───── Source material ─────

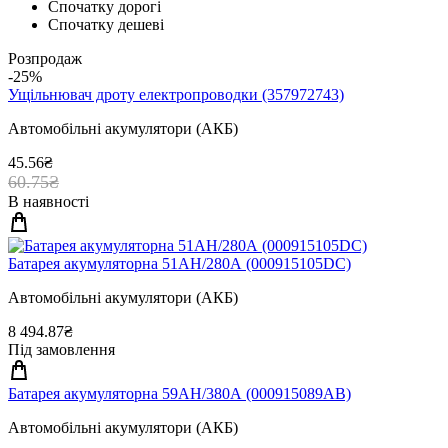
Спочатку дорогі
Спочатку дешеві
Розпродаж
-25%
Ущiльнювач дроту електропроводки (357972743)
Автомобільні акумулятори (АКБ)
45.56₴
60.75₴
В наявності
Батарея акумуляторна 51АН/280А (000915105DC)
Автомобільні акумулятори (АКБ)
8 494.87₴
Під замовлення
Батарея акумуляторна 59АН/380А (000915089AB)
Автомобільні акумулятори (АКБ)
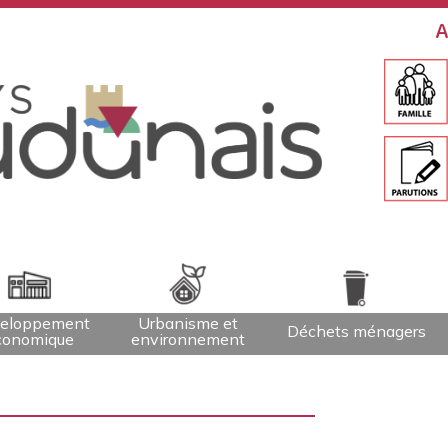
A
eloppement
Urbanisme et
Déchets ménagers
conomique
environnement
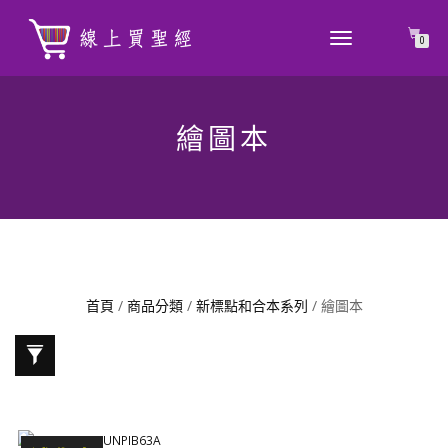
TOGGLE
0
NAVIGATION
繪圖本
首頁
/
商品分類
/
新標點和合本系列
/ 繪圖本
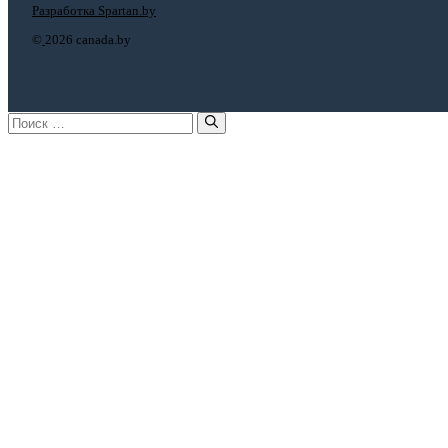
Разработка Spartan.by
©
2026 canada.by
Поиск:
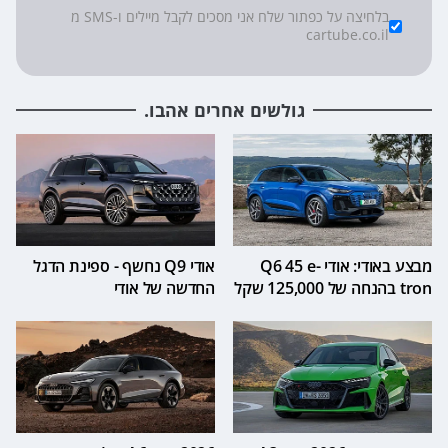
*
Checkboxes
בלחיצה על כפתור שלח אני מסכים לקבל מיילים ו-SMS מ
cartube.co.il
גולשים אחרים אהבו.
מבצע באודי: אודי Q6 45 e-
אודי Q9 נחשף - ספינת הדגל
tron בהנחה של 125,000 שקל
החדשה של אודי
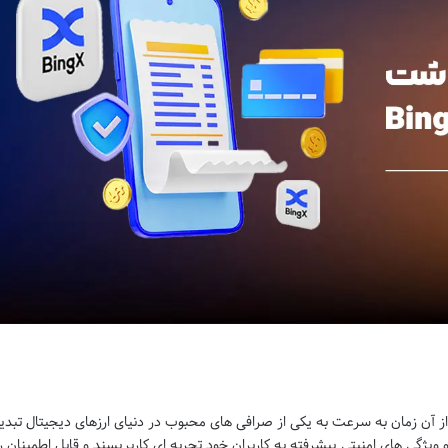
 سال 2019 تاسیس شد و از آن زمان به سرعت به یکی از صرافی های محبوب در دنیای ارزهای دیجیتال تبد
 ویژگی های امنیتی پیشرفته به کاربران خود تجربه ای کاربرپسند و قابل اطمینان را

─────

Problem details
Exact copy, pictures excluded: print only the lines from the line containing "Батарея акумуляторна 51АН/280А (000915105DC)" through the end of the records.

Solution to the problem
Батарея акумуляторна 51АН/280А (000915105DC)
Автомобільні акумулятори (АКБ)
8 494.87₴
Під замовлення
Батарея акумуляторна 59АН/380А (000915089AB)
Автомобільні акумулятори (АКБ)
A
eloppement
Urbanisme et
Déchets ménagers
conomique
environnement
TOGGLE
0
NAVIGATION
繪圖本
首頁
/
商品分類
/
新標點和合本系列
/ 繪圖本
Разработка Spartan.by
©
2026 canada.by
Поиск:
*
Checkboxes
בלחיצה על כפתור שלח אני מסכים לקבל מיילים ו-SMS מ
cartube.co.il
גולשים אחרים אהבו.
מבצע באודי: אודי Q6 45 e-
אודי Q9 נחשף - ספינת הדגל
tron בהנחה של 125,000 שקל
החדשה של אודי
 سال 2019 تاسیس شد و از آن زمان به سرعت به یکی از صرافی های محبوب در دنیای ارزهای دیجیتال تبد
 ویژگی های امنیتی پیشرفته به کاربران خود تجربه ای کاربرپسند و قابل اطمینان را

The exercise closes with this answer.